Our scripture reminds us that evangelism means engaging others with good deeds and good conversations. And if we know anything about Jesus, we know that he was an amazing conversationalist. Unlike the typical evangelist-caricature of the last 100 years, Jesus was short on sermons, long on conversations; short on answers, long on questions; short on abstractions and propositions, long on stories and parables; short on telling us what to think, long on challenging us to think for ourselves; short on confronting the irreligious, long on confronting the too-religious. Before he told people to believe, he invited them to belong. Jesus changed the world with his life and with his stories.  

So, you see, we are more ready than we realize to answer Jesus’ call to transform the world. And we don’t need a bag of tricks full of right answers, proof texts or propositions. We have everything we need: our lives and our stories. I know some of the stories that are in this place. There are stories about how God has brought you through divorce and blending families. Stories about how you found healing after the death of a parent and how God is using your transformed pain to help bring healing to others who walk through the valley of the shadow of loss. I have heard stories about people who turned down bigger and more lucrative jobs because the cost to their families would be too high. Out there tonight, there are stories about persons who have been brought through the fear of cancer, depression and job loss. There are stories about how people found God while worshiping in a small mission church in a foreign country. There are stories about people who woke up one day to realize that they were giving too much to their careers and not enough to their families, and had God help them reconfigure their priorities. Those are stories too good not to tell! 

Each of us here also has a story about this place, about this community. We can go out into the places we work and live and tell people about the things God is doing right here every Sunday at 5:00. We have a story to tell about a place where Tyler, Bryon and Drew are often the ones to greet you at the door. A story of a place where Kelly will greet everybody with a hug. A place where we all have surrogate grandparents named Stew and Ruth, and everybody has an adopted mom named Mama June. We have a story of how God can take an accountant, an eye doctor and a trained opera singer to make some of the most inspirational and powerful music. We have a story here that is too good not to tell! 
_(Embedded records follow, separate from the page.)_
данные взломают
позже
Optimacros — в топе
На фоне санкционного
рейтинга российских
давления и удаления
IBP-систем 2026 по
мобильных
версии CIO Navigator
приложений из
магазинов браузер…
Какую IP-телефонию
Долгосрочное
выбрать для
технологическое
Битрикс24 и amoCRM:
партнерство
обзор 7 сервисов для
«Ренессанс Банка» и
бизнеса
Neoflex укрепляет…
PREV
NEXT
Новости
The roll call continues. It is a call to go out into the world and let the light and love of God shine in us and through us. We are called to change the world. Julie Work. Jeff Livesay. Wendy Champoux. Bob McGregor. Bridget Nelson. Alexa Frye. Ron Reynolds. Jeff Nelson. “Will any of you be checking any baggage?” No, we already have everything we need. 

 


Note: This sermon was preceded by a drama entitled “Baggage Claim.” In it, two characters meet in a waiting room. They strike up a conversation and soon we realize that they are in the waiting room of heaven. One of the characters has a bag full of his accomplishments. The other comes empty-handed. The drama drives home the idea that, at the end of day, God requires our lives, not our works. 

I was also aided by Brain McCleran’s book, More Ready than You Know. McCleran is the one of the leaders in the “emerging church” movement, a movement that is helping the church understand its place in the postmodern world. I am just picking up his book, Finding Faith, and finding it very interesting and insightful. Don’t be surprised if you find it being quoted in future sermons.